Multinationals listed on the NYSE, Nasdaq or London Stock Exchange are now within your reach: Unilever, Honda, Nestle, Novartis, Pfizer, P&G, Whirlpool, Glaxo, ABB, Cadbury Schweppes, Colgate-Palmolive, Bayer -- the list goes on.
Finance Minister Jaswant Singh has finally opened the doors for investments by corporates and individuals in foreign companies, a few minor riders notwithstanding.
These riders could possibly be a way of making sure that there is some amount of reciprocity towards investments, although analysts are unsure of the rationale behind the stipulation.
While the industry was expecting some sort of announcement on these lines permitting mutual funds to invest abroad, what has caught them by surprise is the permission to corporates and individuals as well to invest on similar lines.
Hari Mundra, vice-chairman of Wockhardt, said: "By allowing investments only in companies which in turn have a 10 per cent stake in Indian companies, the government wants to ensure that investments are only made in companies serious about India. This reciprocity concept, while not wholly warranted, is all the same a good way to start."

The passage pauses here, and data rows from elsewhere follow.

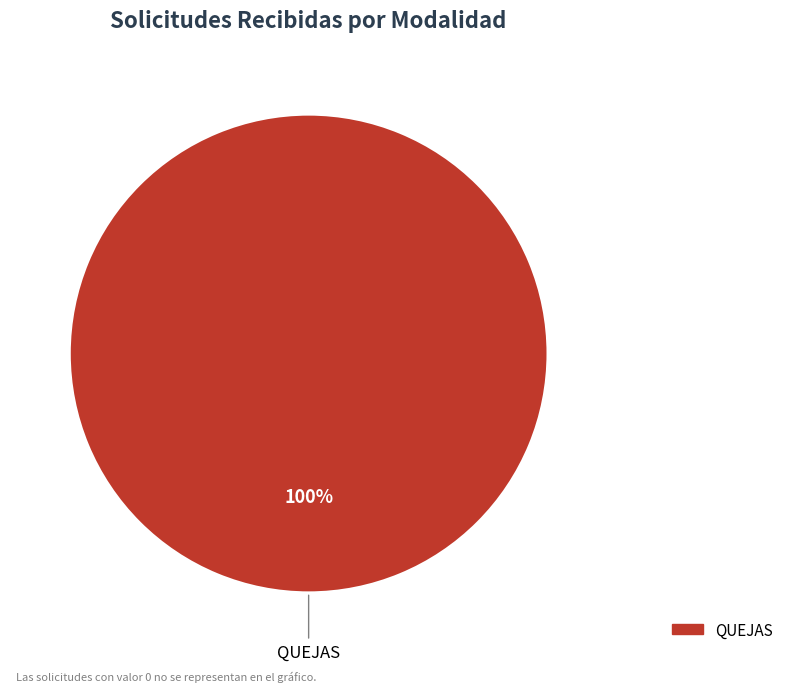

Is there a majority slice in this chart?

Yes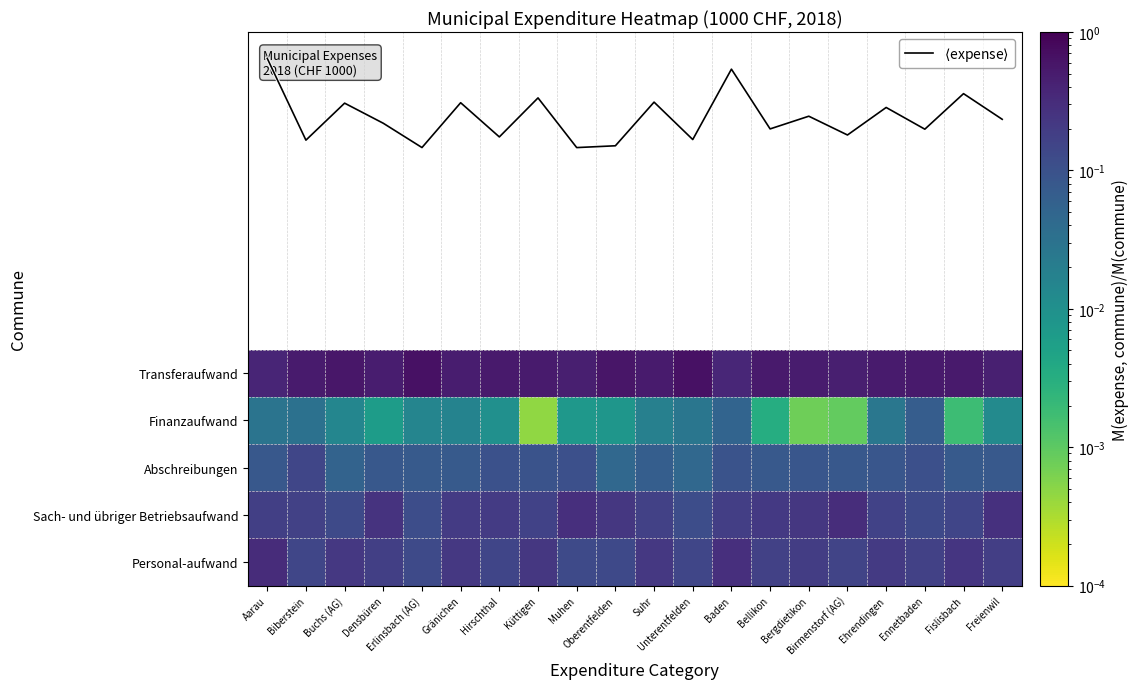

At which category is the sum across all series the highest?

Aarau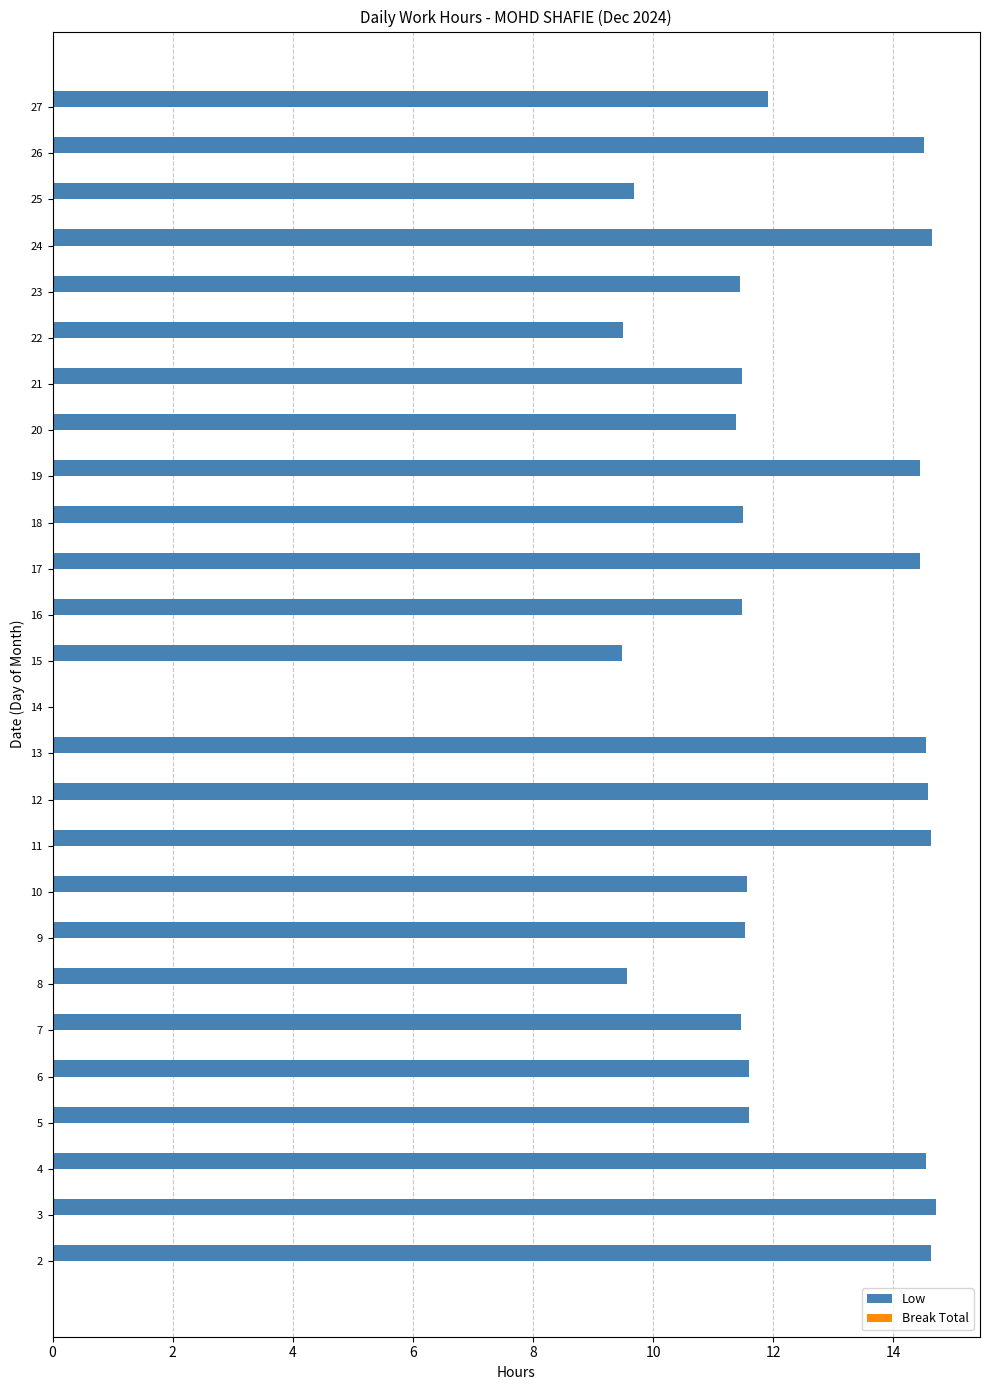

The value at 7 is 15.5. True or false?

False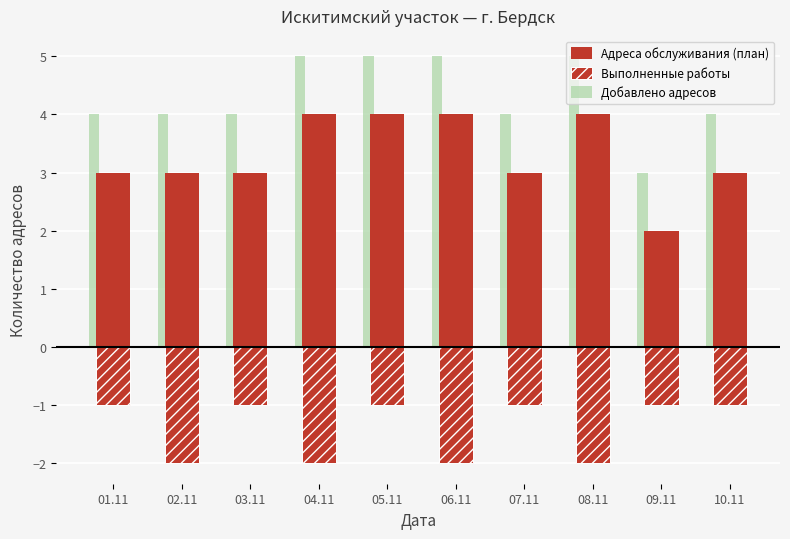

Does the chart contain stacked bars?

No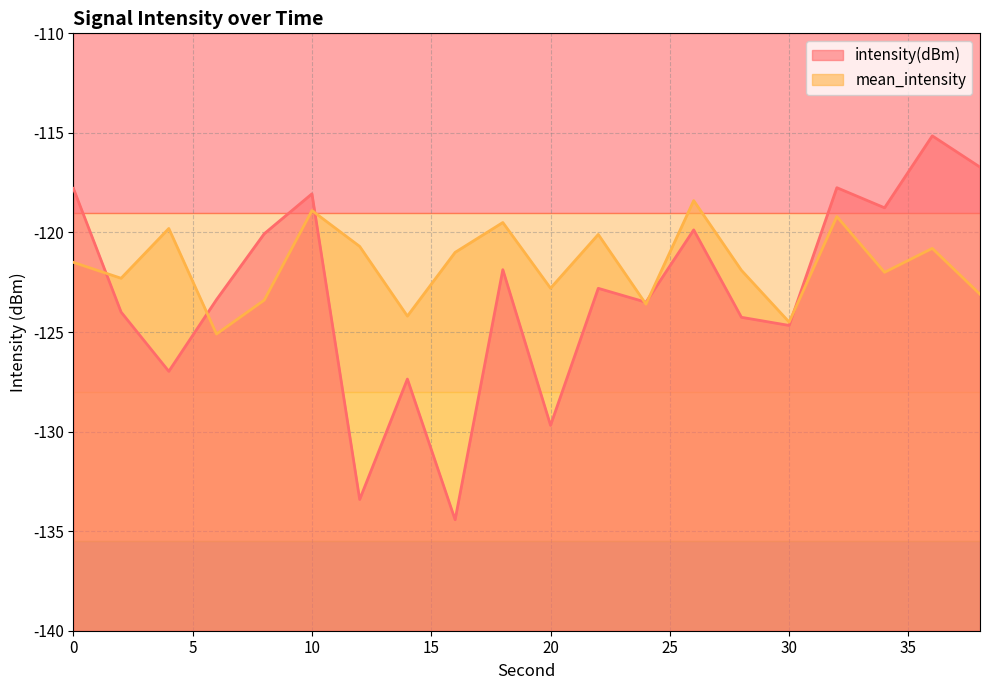

What is the minimum value for mean_intensity?

-125.1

Corporates can now invest with the stipulation of not being able to invest more than 25 per cent of their net worth while the limits on individuals are yet to be decided.
Munesh Khanna, managing director of investment bank NM Rothschild, said: "I do not see corporates going right away and investing abroad unless there is some strategic reason attached, since investment in equity requires some level of maturity and understanding of markets. However, this is a very progressive step, although industry was not expecting it."
Jamshed Jussawala, general manager, Mastek, added: "The measures are certainly welcome steps and in the right direction. The finance minister had a cushion of comfortable foreign reserves to announce these changes. I, however, do not see corporates rushing in to invest overseas immediately unless they have some additional incentive."